I'm hoping to get some help with an issue I'm having moving data from a JSON file to a BigQuery table using Spark.
The problem, in a nutshell:
Goal: Load a JSON file into a Spark DataFrame and persist it to a BigQuery table.
Problem: The skills column (an ARRAY) in the DataFrame is not being written to BigQuery. All other columns are fine.
What I've checked: The Spark DataFrame schema correctly identifies skills as array, and the BigQuery table's DDL also specifies the column as ARRAY.

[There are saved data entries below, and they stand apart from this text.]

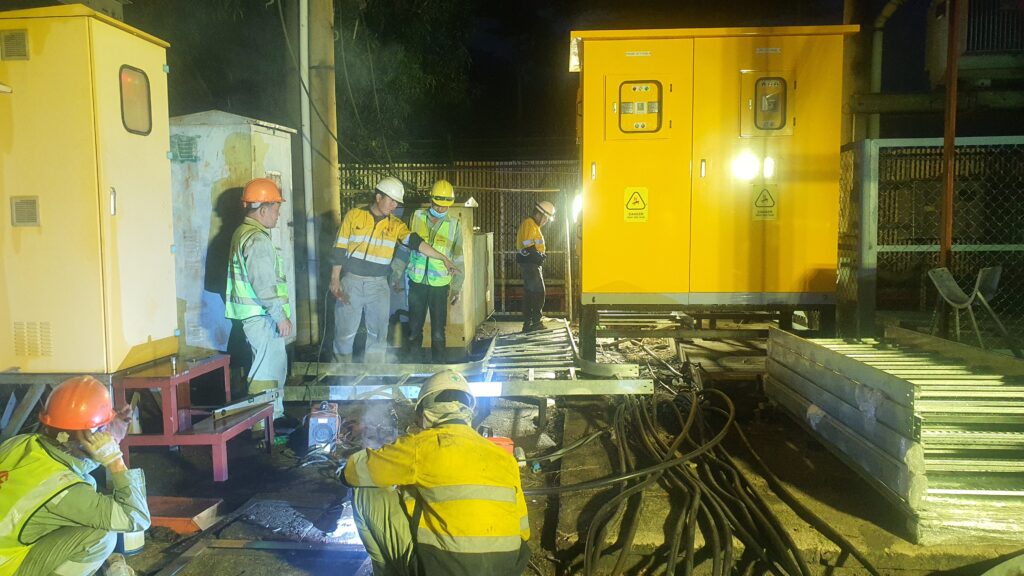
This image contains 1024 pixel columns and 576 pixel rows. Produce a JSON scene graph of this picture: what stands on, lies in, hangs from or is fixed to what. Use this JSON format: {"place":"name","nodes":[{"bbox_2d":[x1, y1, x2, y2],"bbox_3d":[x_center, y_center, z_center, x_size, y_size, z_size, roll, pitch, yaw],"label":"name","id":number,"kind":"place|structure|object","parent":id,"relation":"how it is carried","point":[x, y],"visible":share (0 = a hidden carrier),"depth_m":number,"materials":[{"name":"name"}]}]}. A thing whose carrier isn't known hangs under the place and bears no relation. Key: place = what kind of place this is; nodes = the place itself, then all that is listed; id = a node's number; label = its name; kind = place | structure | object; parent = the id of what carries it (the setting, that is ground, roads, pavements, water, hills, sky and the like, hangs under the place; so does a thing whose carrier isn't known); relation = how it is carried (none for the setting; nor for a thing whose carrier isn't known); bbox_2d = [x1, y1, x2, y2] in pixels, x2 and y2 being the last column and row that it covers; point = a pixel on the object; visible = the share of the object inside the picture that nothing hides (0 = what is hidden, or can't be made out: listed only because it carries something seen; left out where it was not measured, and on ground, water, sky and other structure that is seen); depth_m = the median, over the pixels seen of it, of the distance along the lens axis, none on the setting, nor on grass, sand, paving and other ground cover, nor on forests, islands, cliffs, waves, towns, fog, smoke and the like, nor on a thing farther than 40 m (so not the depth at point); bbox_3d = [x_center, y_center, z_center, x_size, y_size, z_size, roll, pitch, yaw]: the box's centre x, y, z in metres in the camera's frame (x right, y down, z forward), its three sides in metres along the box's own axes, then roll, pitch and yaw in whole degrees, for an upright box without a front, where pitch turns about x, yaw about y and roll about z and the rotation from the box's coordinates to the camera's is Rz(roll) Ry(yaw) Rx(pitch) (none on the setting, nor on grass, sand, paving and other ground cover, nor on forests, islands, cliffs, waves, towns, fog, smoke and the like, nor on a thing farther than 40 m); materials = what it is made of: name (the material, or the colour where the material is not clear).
{"place":"outdoors","nodes":[
{"label":"outdoors","id":0,"kind":"place"},
{"bbox_2d":[118,0,938,157],"label":"night sky","id":1,"kind":"structure","parent":0,"point":[552,53],"materials":[{"name":"black"}]},
{"bbox_2d":[80,318,1023,575],"label":"dirt ground","id":2,"kind":"structure","parent":0,"point":[265,459],"materials":[{"name":"brown soil"}]},
{"bbox_2d":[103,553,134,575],"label":"shoe","id":3,"kind":"object","parent":2,"relation":"on","point":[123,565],"visible":0.97,"depth_m":3.16,"materials":[{"name":"plastic"}]},
{"bbox_2d":[118,527,144,555],"bbox_3d":[-1.759,1.130,3.552,0.125,0.174,0.120,0,5,4],"label":"can","id":4,"kind":"object","parent":2,"relation":"on","point":[136,538],"visible":0.43,"depth_m":3.51,"materials":[{"name":"white plastic"}]},
{"bbox_2d":[145,495,222,533],"bbox_3d":[-1.752,1.159,3.922,0.466,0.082,0.326,0,5,4],"label":"red tray","id":5,"kind":"object","parent":2,"relation":"on","point":[189,507],"visible":0.72,"depth_m":3.89,"materials":[{"name":"metal"}]},
{"bbox_2d":[115,353,272,480],"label":"red stand","id":6,"kind":"structure","parent":2,"relation":"on","point":[217,450],"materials":[{"name":"red metal"}]},
{"bbox_2d":[211,389,277,419],"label":"spirit level","id":7,"kind":"object","parent":6,"relation":"on","point":[228,408],"visible":0.93,"depth_m":4.96,"materials":[{"name":"metal"}]},
{"bbox_2d":[168,110,298,353],"bbox_3d":[-2.843,-0.474,7.619,1.225,2.307,1.200,0,5,4],"label":"electrical cabinet","id":8,"kind":"object","parent":2,"relation":"on","point":[187,304],"visible":0.55,"depth_m":7.12,"materials":[{"name":"metal"}]},
{"bbox_2d":[170,134,198,162],"bbox_3d":[-3.041,-1.272,7.076,0.276,0.241,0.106,0,5,4],"label":"vent","id":9,"kind":"object","parent":8,"relation":"attached to","point":[180,154],"visible":0.94,"depth_m":7.07,"materials":[{"name":"grey metal"}]},
{"bbox_2d":[226,178,292,429],"bbox_3d":[-1.847,0.106,5.604,0.540,1.773,0.740,-2,5,-22],"label":"man","id":10,"kind":"object","parent":2,"relation":"on","point":[254,214],"visible":0.92,"depth_m":5.41},
{"bbox_2d":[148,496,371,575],"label":"metal frame","id":11,"kind":"object","parent":2,"relation":"on","point":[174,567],"visible":0.79,"depth_m":3.58,"materials":[{"name":"metal"}]},
{"bbox_2d":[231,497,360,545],"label":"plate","id":12,"kind":"object","parent":2,"relation":"on","point":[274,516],"visible":0.57,"depth_m":3.84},
{"bbox_2d":[305,0,338,351],"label":"utility pole","id":13,"kind":"object","parent":2,"relation":"on","point":[328,172],"visible":0.91,"depth_m":8.48,"materials":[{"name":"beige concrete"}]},
{"bbox_2d":[297,0,316,344],"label":"pole","id":14,"kind":"object","parent":13,"relation":"attached to","point":[302,88],"visible":0.94,"depth_m":8.44,"materials":[{"name":"white"}]},
{"bbox_2d":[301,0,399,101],"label":"wire","id":15,"kind":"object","parent":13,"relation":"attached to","point":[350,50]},
{"bbox_2d":[306,401,340,453],"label":"welding machine","id":16,"kind":"object","parent":2,"relation":"on","point":[321,416],"visible":0.95,"depth_m":5.19,"materials":[{"name":"blue metal"}]},
{"bbox_2d":[329,178,458,365],"bbox_3d":[-1.157,-0.110,7.353,0.697,1.807,1.097,4,6,43],"label":"man","id":17,"kind":"object","parent":2,"relation":"on","point":[365,245],"visible":0.98,"depth_m":7.10},
{"bbox_2d":[397,179,465,363],"bbox_3d":[-0.826,-0.177,7.944,0.674,1.828,0.904,-1,5,-6],"label":"man","id":18,"kind":"object","parent":2,"relation":"on","point":[436,297],"visible":0.96,"depth_m":7.73},
{"bbox_2d":[340,371,531,575],"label":"man","id":19,"kind":"object","parent":2,"relation":"on","point":[437,432],"visible":0.98,"depth_m":2.83},
{"bbox_2d":[414,205,492,349],"bbox_3d":[-0.802,-0.173,9.228,0.990,1.582,1.516,0,5,4],"label":"metal cabinet","id":20,"kind":"object","parent":2,"relation":"on","point":[460,339],"visible":0.53,"depth_m":8.64,"materials":[{"name":"metal"}]},
{"bbox_2d":[337,162,579,318],"bbox_3d":[-0.983,-0.766,12.350,5.033,2.407,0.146,0,5,4],"label":"fence","id":21,"kind":"object","parent":2,"relation":"on","point":[534,181],"visible":0.35,"depth_m":12.29,"materials":[{"name":"metal"}]},
{"bbox_2d":[288,321,654,399],"bbox_3d":[-0.315,0.688,7.262,3.076,0.276,3.054,0,5,4],"label":"metal frame","id":22,"kind":"object","parent":2,"relation":"on","point":[489,383],"visible":0.75,"depth_m":6.49,"materials":[{"name":"metal"}]},
{"bbox_2d":[478,427,514,456],"bbox_3d":[-0.139,0.962,4.491,0.365,0.299,0.341,0,5,4],"label":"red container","id":23,"kind":"object","parent":2,"relation":"on","point":[499,439],"visible":0.24,"depth_m":4.46,"materials":[{"name":"orange"}]},
{"bbox_2d":[515,200,554,331],"bbox_3d":[0.299,-0.281,9.940,0.621,1.724,0.699,3,6,39],"label":"man","id":24,"kind":"object","parent":2,"relation":"on","point":[524,242],"visible":0.97,"depth_m":9.77},
{"bbox_2d":[528,364,874,575],"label":"cable bundle","id":25,"kind":"object","parent":2,"relation":"on","point":[710,514],"visible":0.96,"depth_m":3.99,"materials":[{"name":"black plastic"}]},
{"bbox_2d":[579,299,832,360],"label":"metal frame","id":26,"kind":"object","parent":2,"relation":"on","point":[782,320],"visible":0.62,"depth_m":7.37,"materials":[{"name":"metal"}]},
{"bbox_2d":[567,25,856,344],"bbox_3d":[1.798,-0.961,7.452,2.719,2.707,1.609,0,5,4],"label":"electrical cabinet","id":27,"kind":"object","parent":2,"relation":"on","point":[637,176],"visible":0.94,"depth_m":6.93,"materials":[{"name":"yellow metal"}]},
{"bbox_2d":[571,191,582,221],"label":"work light","id":28,"kind":"object","parent":27,"relation":"attached to","point":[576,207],"visible":0.5,"depth_m":7.44,"materials":[{"name":"white"}]},
{"bbox_2d":[623,186,649,221],"bbox_3d":[1.113,-0.739,6.902,0.283,0.324,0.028,0,5,4],"label":"warning sign","id":29,"kind":"object","parent":27,"relation":"attached to","point":[630,203],"visible":0.98,"depth_m":6.90,"materials":[{"name":"yellow"}]},
{"bbox_2d":[607,75,669,138],"bbox_3d":[1.124,-1.599,6.859,0.604,0.567,0.097,0,5,4],"label":"window","id":30,"kind":"structure","parent":27,"relation":"in","point":[660,121],"depth_m":6.86,"materials":[{"name":"yellow"}]},
{"bbox_2d":[751,183,778,220],"bbox_3d":[2.283,-0.766,6.949,0.288,0.339,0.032,0,5,4],"label":"warning sign","id":31,"kind":"object","parent":27,"relation":"attached to","point":[765,200],"visible":0.97,"depth_m":6.94,"materials":[{"name":"yellow"}]},
{"bbox_2d":[740,71,795,137],"bbox_3d":[2.283,-1.617,6.842,0.489,0.575,0.092,0,5,4],"label":"window","id":32,"kind":"structure","parent":27,"relation":"in","point":[780,128],"depth_m":6.85,"materials":[{"name":"metal"}]},
{"bbox_2d":[765,326,1023,542],"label":"stack","id":33,"kind":"object","parent":2,"relation":"on","point":[832,373],"visible":0.9,"depth_m":4.10,"materials":[{"name":"metal"}]},
{"bbox_2d":[840,134,1023,338],"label":"chain-link fence","id":34,"kind":"object","parent":2,"relation":"on","point":[969,138],"visible":0.79,"depth_m":8.15,"materials":[{"name":"grey metal"}]},
{"bbox_2d":[927,265,1007,349],"bbox_3d":[3.972,0.195,6.694,0.545,0.785,0.537,-3,5,-28],"label":"chair","id":35,"kind":"object","parent":2,"relation":"on","point":[973,295],"visible":0.92,"depth_m":6.69,"materials":[{"name":"grey plastic"}]},
{"bbox_2d":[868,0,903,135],"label":"pipe","id":36,"kind":"object","parent":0,"point":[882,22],"visible":0.62,"depth_m":9.51,"materials":[{"name":"metal"}]},
{"bbox_2d":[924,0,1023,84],"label":"balcony","id":37,"kind":"structure","parent":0,"point":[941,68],"depth_m":9.13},
{"bbox_2d":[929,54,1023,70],"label":"horizontal pipe","id":38,"kind":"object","parent":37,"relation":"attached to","point":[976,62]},
{"label":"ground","id":39,"kind":"structure","parent":0},
{"bbox_2d":[0,370,121,437],"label":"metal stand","id":40,"kind":"object","parent":39,"relation":"on","point":[41,377],"visible":0.5,"depth_m":4.49,"materials":[{"name":"grey metal"}]},
{"bbox_2d":[0,5,176,372],"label":"electrical cabinet","id":41,"kind":"object","parent":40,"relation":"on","point":[113,130],"visible":0.94,"depth_m":4.55,"materials":[{"name":"yellow metal"}]},
{"bbox_2d":[0,29,29,60],"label":"vent","id":42,"kind":"object","parent":41,"relation":"in","point":[12,37],"visible":0.98,"depth_m":4.48,"materials":[{"name":"metal"}]},
{"bbox_2d":[10,195,39,225],"bbox_3d":[-2.868,-0.448,4.523,0.183,0.179,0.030,0,5,4],"label":"vent","id":43,"kind":"object","parent":41,"relation":"in","point":[30,218],"visible":0.98,"depth_m":4.52,"materials":[{"name":"metal"}]},
{"bbox_2d":[13,321,51,356],"bbox_3d":[-2.792,0.301,4.476,0.240,0.214,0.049,0,5,4],"label":"vent grille","id":44,"kind":"object","parent":41,"relation":"in","point":[24,351],"visible":0.96,"depth_m":4.47,"materials":[{"name":"metal"}]},
{"bbox_2d":[118,64,152,136],"bbox_3d":[-2.371,-1.173,4.820,0.049,0.437,0.384,0,5,4],"label":"window","id":45,"kind":"structure","parent":41,"relation":"in","point":[123,117],"depth_m":4.84,"materials":[{"name":"glass"}]},
{"bbox_2d":[0,375,151,575],"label":"man","id":46,"kind":"object","parent":39,"relation":"on","point":[37,554],"visible":0.99,"depth_m":2.92},
{"bbox_2d":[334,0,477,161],"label":"tree","id":47,"kind":"object","parent":39,"relation":"on","point":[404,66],"visible":0.68,"depth_m":17.97,"materials":[{"name":"green plant"}]},
{"bbox_2d":[939,0,959,268],"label":"rusty pole","id":48,"kind":"object","parent":39,"relation":"on","point":[945,234],"visible":0.66,"depth_m":7.22,"materials":[{"name":"brown metal"}]}
]}

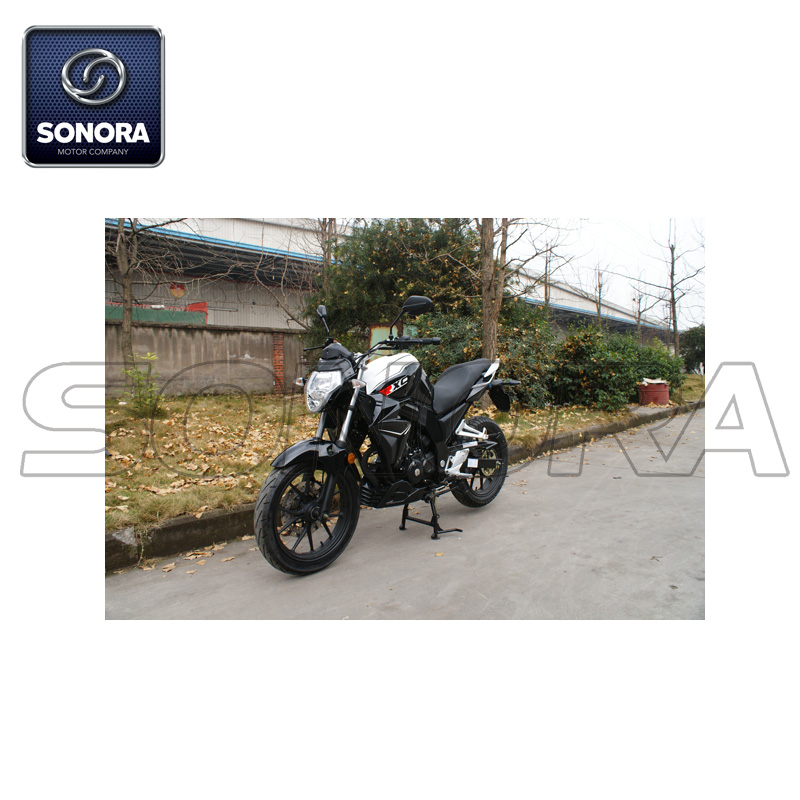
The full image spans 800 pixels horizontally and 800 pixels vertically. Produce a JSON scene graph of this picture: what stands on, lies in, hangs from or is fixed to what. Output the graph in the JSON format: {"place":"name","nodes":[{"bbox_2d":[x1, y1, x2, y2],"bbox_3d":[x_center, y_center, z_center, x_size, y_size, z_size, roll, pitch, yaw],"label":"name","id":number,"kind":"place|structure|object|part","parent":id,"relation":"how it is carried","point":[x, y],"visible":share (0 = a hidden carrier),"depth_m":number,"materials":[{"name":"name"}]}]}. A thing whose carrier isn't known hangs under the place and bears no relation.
{"place":"outdoors","nodes":[
{"label":"outdoors","id":0,"kind":"place"},
{"bbox_2d":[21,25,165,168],"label":"logo","id":1,"kind":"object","parent":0,"point":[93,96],"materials":[{"name":"blue"}]},
{"bbox_2d":[105,320,307,397],"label":"concrete wall","id":2,"kind":"structure","parent":0,"point":[187,351],"depth_m":15.70,"materials":[{"name":"concrete"}]},
{"bbox_2d":[105,301,208,325],"bbox_3d":[-5.469,-1.490,20.264,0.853,0.885,2.819,3,5,44],"label":"green fence","id":3,"kind":"object","parent":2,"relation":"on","point":[115,316],"visible":0.23,"depth_m":20.73,"materials":[{"name":"green"}]},
{"bbox_2d":[272,332,284,394],"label":"brick pillar","id":4,"kind":"structure","parent":2,"relation":"in","point":[277,339],"depth_m":16.14,"materials":[{"name":"red brick"}]},
{"bbox_2d":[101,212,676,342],"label":"building","id":5,"kind":"structure","parent":0,"point":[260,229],"depth_m":24.37,"materials":[{"name":"grey metal"}]},
{"bbox_2d":[169,282,186,297],"bbox_3d":[-4.931,-2.423,22.640,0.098,0.404,0.296,3,5,44],"label":"round sign","id":6,"kind":"object","parent":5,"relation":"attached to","point":[180,291],"visible":0.93,"depth_m":22.61,"materials":[{"name":"red"}]},
{"bbox_2d":[106,378,699,534],"label":"lawn","id":7,"kind":"structure","parent":0,"point":[273,400],"materials":[{"name":"green plant"}]},
{"bbox_2d":[121,353,165,416],"bbox_3d":[-2.572,-0.109,10.260,0.509,0.702,0.518,0,4,0],"label":"shrub","id":8,"kind":"object","parent":7,"relation":"on","point":[149,357],"visible":0.93,"depth_m":10.21,"materials":[{"name":"green plant"}]},
{"bbox_2d":[111,218,188,381],"bbox_3d":[-3.337,-1.897,12.437,2.581,3.887,2.648,3,5,44],"label":"bare tree","id":9,"kind":"object","parent":7,"relation":"on","point":[128,316],"visible":0.64,"depth_m":12.52,"materials":[{"name":"brown plant"}]},
{"bbox_2d":[412,300,561,408],"bbox_3d":[0.996,-0.498,12.906,2.041,1.445,2.082,3,5,44],"label":"shrub","id":10,"kind":"object","parent":7,"relation":"on","point":[442,355],"visible":0.47,"depth_m":12.07,"materials":[{"name":"green plant"}]},
{"bbox_2d":[478,216,504,396],"bbox_3d":[0.986,-2.454,11.083,2.423,4.919,2.362,3,5,44],"label":"tree","id":11,"kind":"object","parent":7,"relation":"on","point":[484,307],"visible":0.48,"depth_m":11.07,"materials":[{"name":"brown plant"}]},
{"bbox_2d":[546,323,682,409],"bbox_3d":[3.284,-0.504,16.361,1.829,1.354,2.622,3,5,44],"label":"shrub","id":12,"kind":"object","parent":7,"relation":"on","point":[631,367],"visible":0.75,"depth_m":15.35,"materials":[{"name":"green plant"}]},
{"bbox_2d":[637,379,669,405],"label":"trash bin","id":13,"kind":"object","parent":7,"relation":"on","point":[650,390],"visible":0.88,"depth_m":15.96,"materials":[{"name":"red"}]},
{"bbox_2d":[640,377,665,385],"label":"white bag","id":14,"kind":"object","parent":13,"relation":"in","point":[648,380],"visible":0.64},
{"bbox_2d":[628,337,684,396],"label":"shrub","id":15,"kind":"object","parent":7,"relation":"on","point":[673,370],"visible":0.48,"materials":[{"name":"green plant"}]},
{"bbox_2d":[101,407,710,624],"label":"road","id":16,"kind":"structure","parent":0,"point":[597,491],"materials":[{"name":"grey concrete"}]},
{"bbox_2d":[255,291,515,574],"bbox_3d":[0.023,0.080,4.962,0.756,1.123,1.867,3,5,44],"label":"motorcycle","id":17,"kind":"object","parent":16,"relation":"on","point":[279,460],"visible":0.99,"depth_m":4.46,"materials":[{"name":"black metal"}]},
{"label":"fender","id":18,"kind":"part","parent":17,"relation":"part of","materials":[{"name":"black plastic"}]},
{"label":"wheel","id":19,"kind":"part","parent":17,"relation":"part of","materials":[{"name":"black rubber"}]},
{"label":"headlight","id":20,"kind":"part","parent":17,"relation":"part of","materials":[{"name":"clear plastic"}]},
{"label":"handlebar","id":21,"kind":"part","parent":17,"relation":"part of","materials":[{"name":"black metal"}]},
{"label":"seat","id":22,"kind":"part","parent":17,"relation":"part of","materials":[{"name":"black leather"}]},
{"label":"wheel","id":23,"kind":"part","parent":17,"relation":"part of","materials":[{"name":"black rubber"}]},
{"bbox_2d":[500,215,705,328],"label":"sky","id":24,"kind":"structure","parent":0,"point":[621,301],"materials":[{"name":"white"}]},
{"label":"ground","id":25,"kind":"structure","parent":0},
{"bbox_2d":[315,219,338,284],"bbox_3d":[-1.094,-2.354,15.706,1.403,3.936,1.389,3,5,44],"label":"bare tree","id":26,"kind":"object","parent":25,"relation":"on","point":[334,225],"visible":0.26,"depth_m":15.66,"materials":[{"name":"brown plant"}]},
{"bbox_2d":[368,323,417,347],"bbox_3d":[-0.054,-0.489,11.306,0.614,0.702,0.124,0,4,0],"label":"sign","id":27,"kind":"object","parent":25,"relation":"on","point":[376,330],"visible":0.22,"depth_m":11.24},
{"bbox_2d":[306,217,487,354],"bbox_3d":[0.045,-1.455,15.186,2.918,2.989,2.883,3,5,44],"label":"large shrub","id":28,"kind":"object","parent":25,"relation":"on","point":[448,279],"visible":0.59,"depth_m":13.86,"materials":[{"name":"green plant"}]},
{"bbox_2d":[99,393,698,573],"bbox_3d":[0.854,0.529,7.310,0.659,0.203,7.922,3,5,44],"label":"curb","id":29,"kind":"structure","parent":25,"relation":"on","point":[212,520],"depth_m":4.65,"materials":[{"name":"concrete"}]},
{"bbox_2d":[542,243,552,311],"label":"bare tree","id":30,"kind":"object","parent":25,"relation":"on","point":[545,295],"visible":0.54,"depth_m":29.60,"materials":[{"name":"plant"}]},
{"bbox_2d":[583,264,613,328],"bbox_3d":[6.124,-2.509,31.527,1.362,3.572,1.391,3,5,44],"label":"bare tree","id":31,"kind":"object","parent":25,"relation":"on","point":[600,285],"visible":0.76,"depth_m":31.35,"materials":[{"name":"plant"}]},
{"bbox_2d":[629,285,647,340],"bbox_3d":[8.167,-2.434,34.833,1.010,3.110,1.038,2,4,34],"label":"bare tree","id":32,"kind":"object","parent":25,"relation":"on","point":[639,320],"visible":0.65,"depth_m":34.74,"materials":[{"name":"brown plant"}]},
{"bbox_2d":[642,219,702,359],"bbox_3d":[5.748,-2.171,21.309,1.545,3.812,1.544,3,5,44],"label":"bare tree","id":33,"kind":"object","parent":25,"relation":"on","point":[673,310],"visible":0.81,"depth_m":21.29,"materials":[{"name":"brown plant"}]},
{"bbox_2d":[679,325,704,373],"bbox_3d":[9.595,-1.462,31.764,1.878,1.924,1.812,3,5,44],"label":"shrub","id":34,"kind":"object","parent":25,"relation":"on","point":[703,336],"visible":0.46,"depth_m":31.32,"materials":[{"name":"green plant"}]}
]}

Environment: Spark 3.4 on Serverless Dataproc, using the spark-bigquery-dependencies_2.12-0.28.1.jar connector.
Here's the code and data I'm using, along with the output from my DataFrame:
Sample JSON (data.json):
{
"_id": {
"$oid": "6894a88bd35f69f98c7e480f"
},
"employeeId": "E123452",
"name": "John Doe 2",
"age": 30,
"department": "Engineering",
"address": {
"street": "123 Main St",
"city": "San Francisco",
"state": "CA",
"zip": "94105"
},
"skills": ["Scala", "Spark", "BigQuery"],
"isActive": true,
"joiningDate": "2022-01-15T09:00:00Z"
}
Scala Code:
object JsonToBigQuery {
def main(args: Array[String]): Unit = {
// ... (SparkSession setup)
val spark: SparkSession = SparkSession.builder
.appName("JsonToBigQuery")
.getOrCreate()
// Load JSON file into a DataFrame
val jsonPath = "gs://your-gcs-bucket/data/data.json"
val df = spark.read
.option("multiline", "true")
.json(jsonPath)
df.printSchema()
df.show()
// Replace with your project and table names
val projectId = "your-gcp-project-id"
val dataset = "your_dataset_name"
val table = "your_table_name"
val dfRenamed = df.withColumnRenamed("`_id`.`$oid`", "gid")
dfRenamed.write
.format("bigquery")
.option("table", s"$projectId.$dataset.$table")
.option("temporaryGcsBucket", "your-temp-gcs-bucket")
.mode(SaveMode.Append)
.save()
}
}
BigQuery Table DDL: This is the schema of the destination table in BigQuery:
CREATE TABLE `your_dataset_name.your_table_name` (
`_id` STRUCT<
`oid` STRING
>,
`address` STRUCT<
`city` STRING,
`state` STRING,
`street` STRING,
`zip` STRING
>,
`age` INT64,
`department` STRING,
`employeeId` STRING,
`isActive` BOOL,
`joiningDate` STRING,
`name` STRING,
`skills` ARRAY<STRING>
)
DataFrame Output (from df.printSchema() and df.show()):
root
|-- _id: struct (nullable = true)
| |-- $oid: string (nullable = true)
|-- address: struct (nullable = true)
| |-- city: string (nullable = true)
| |-- state: string (nullable = true)
| |-- street: string (nullable = true)
| |-- zip: string (nullable = true)
|-- age: long (nullable = true)
|-- department: string (nullable = true)
|-- employeeId: string (nullable = true)
|-- isActive: boolean (nullable = true)
|-- joiningDate: string (nullable = true)
|-- name: string (nullable = true)
|-- skills: array (nullable = true)
| |-- element: string (containsNull = true)
+--------------------+--------------------+---+-----------+----------+--------+--------------------+------------+--------------------+
| _id| address|age| department|employeeId|isActive| joiningDate| name| skills|
+--------------------+--------------------+---+-----------+----------+--------+--------------------+------------+--------------------+
|[6894a88bd35f69f9...|[San Francisco, C...| 30|Engineering| E123452| true|2022-01-15T09:00:00Z| John Doe 2|[Scala, Spark, BigQuery]|
+--------------------+--------------------+---+-----------+----------+--------+--------------------+------------+--------------------+
For context, here are the versions I'm using:
- Spark: 3.4
- BigQuery Connector: spark-bigquery-dependencies_2.12-0.28.1.jar
- Environment: Serverless Dataproc on GCP Any ideas what I might be missing? Do I need to explicitly handle array types in some way when writing to BigQuery from Spark?